I am reprinting below a press release from the Irish Genealogical Research Society (IRGS) concerning a proposed merger of the National Archives into the National Library. When I read this release, I was amazed at how something such as a merger between two record-keeping entities could have a profound effect on genealogy research. I admit that sometimes I don't pay enough attention to news about institutional and government matters, but I have been trying to educate myself better in this regard because, over time, I have realized that these matters eventually affect my research and my access to records.
From the IGRS:
Archive and library reform moves worry genealogists
The Irish Genealogical Research Society (IGRS) is concerned that a so-called merger of the National Archives “into” the National Library could diminish these vital heritage services.
Steven Smyrl, IGRS chairman, says that while the IGRS recognises the need for savings across the board in Irish public services, it is concerned that with two bodies under one director, competition for resources could be fierce.
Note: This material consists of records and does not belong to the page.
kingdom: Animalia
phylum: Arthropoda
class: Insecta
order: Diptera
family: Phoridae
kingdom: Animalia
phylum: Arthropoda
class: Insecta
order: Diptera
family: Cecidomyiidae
“The proposed area of control is simply too vast, whether or not, as the Government proposes, both institutions are to retain their separate identities. The Government’s plan is further complicated by reference to the possible sharing of services between the National Library and the National Museum which could dilute the services still further.”
Smyrl acknowledges that there are savings to be made through the pooling of public services resources. “Conservation and administration are just two such areas that immediately spring to mind, but while libraries and museums might appear to be similar they are actually very different service providers.
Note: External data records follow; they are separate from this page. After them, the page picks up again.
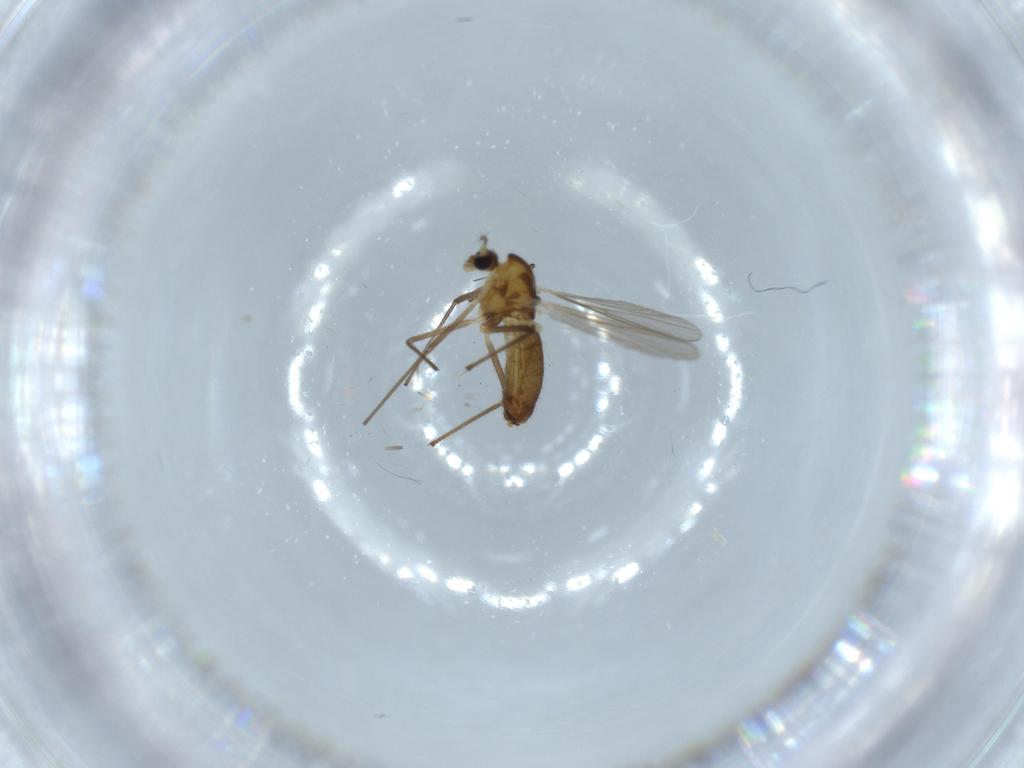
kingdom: Animalia
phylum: Arthropoda
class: Insecta
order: Diptera
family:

“Staff trained in the care and control of archive materials require quite different skills to those working in a library and economies of scale will not be found by requiring flexibility from staff to work across borders in the proposed new set-up. It is crucial that specialist knowledge and training be recognised as essential in service delivery at national institutions. The historians, academics, researchers and genealogists using them rely heavily upon the staff’s expertise and knowledge.